Hyderabad-based space tech startup Dhruva Space's maiden mission which comprised Thybolt-1 and Thybolt-2 satellites, have successfully and securely deorbited after a combined 15,000 orbits around the Earth.
The satellites were launched aboard ISRO's PSLV C54 in November 2022. The payload used on the Thybolt satellites is a Store-and-Forward payload, which is used to receive messages from sensor nodes or remote ground stations.
Thybolt satellites is built on top of one of the three satellite platforms that have been developed by Dhruva Space -- P-DoT. P DoT is a picosatellite platform (satellites weighing 1-24kg); P30 is a nanosatellite platform (satellites weighing 1-30kg); and P90 are satellites weighing up to 300 kg. The satellites were built entirely in Hyderabad with the assistance of approximately 20 MSMEs.
Sanjay Nekkanti, CEO of Dhruva Space, congratulated the team and said that in-house developed P-DoT satellite platform enabled advancements in research, constellation development and application-agnostic use by customers.
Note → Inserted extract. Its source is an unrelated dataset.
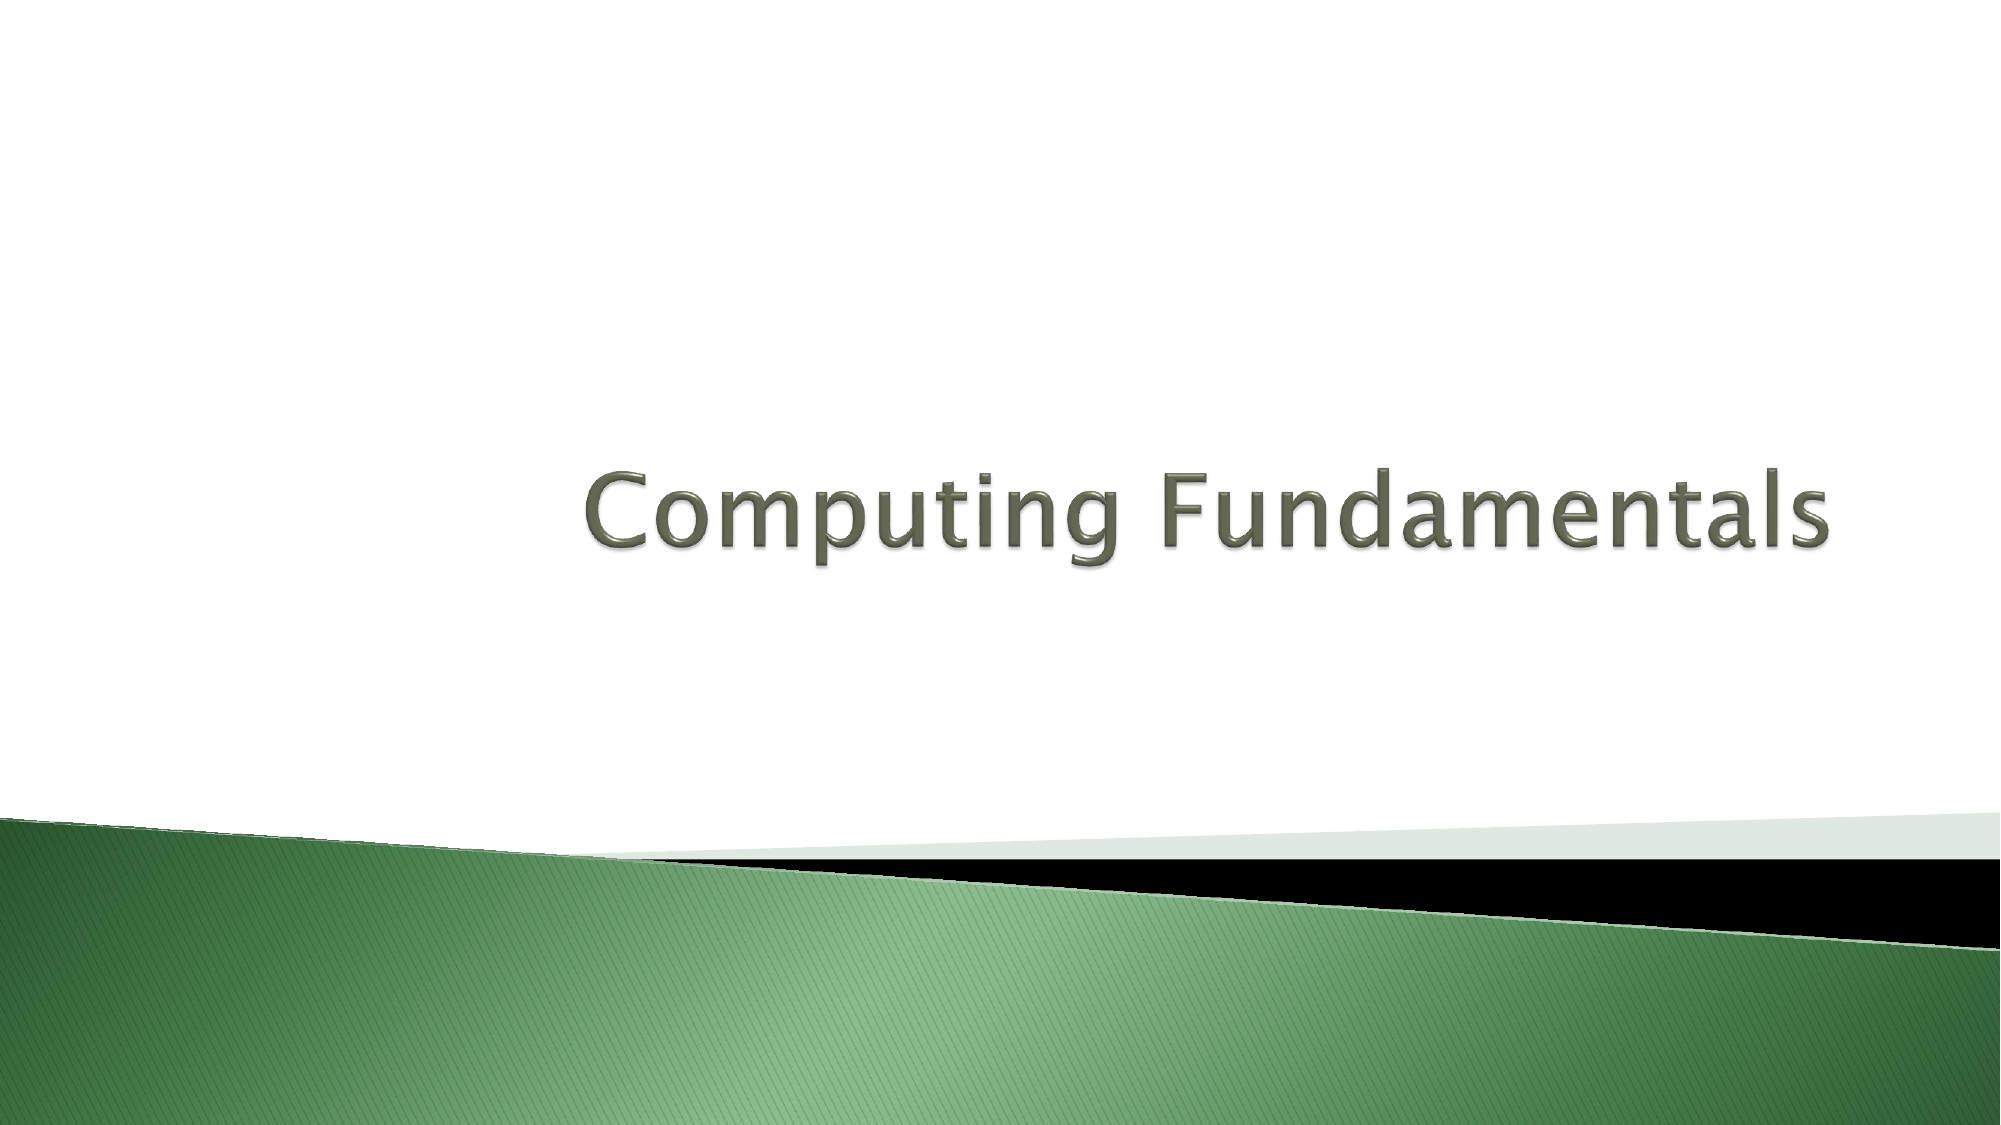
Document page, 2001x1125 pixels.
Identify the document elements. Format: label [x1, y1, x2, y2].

text_box [0, 812, 2000, 1125]
picture [583, 467, 1832, 572]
"There is much ahead, including the establishment of our 280,000 sq-ft spacecraft manufacturing facility, and our first hosted payload mission LEAP-1, just around the corner, using our 30kg nanosatellite," said Nekkanti.
The startup is working on its first hosted payload mission LEAP-1, which is slated to launch via ISRO later this year. This mission is set to be launched onboard Dhruva Space's P-30 nanosatellite, of which the platform and key subsystems have been space-qualified via ISRO's PSLV C58 POEM-3 on January 1, 2024, through Dhruva Space's LEAP-TD mission.
The 12-year-old startup, co-founded by Nekkanti, Krishna Teja Penamakuru, Abhay Egoor, and Chaitanya Dora Supureddy, makes satellite infrastructure/platforms that can be launched from any rocket, equipped with any payload, and operated from ground stations anywhere in the world.
In April, Dhruva raised around $9.3 million (Rs 78 crore) from a clutch of investors, including Indian Angel Network Alpha Fund and Blue Ashva Capital, bringing its Series A corpus to around $14 million (Rs 123 crore).
The fundraise came at a time when there was a significant policy push from the government to open up the private space sector. It also highlighted the growing value of India's space economy, which regulator IN-SPACe estimates will touch $44 billion by 2023.
The startup said the funds would be ploughed into the company's 2.8 lakh sq ft satellite infra manufacturing facility in Hyderabad. The money will be used for acquisitions and improving product offerings.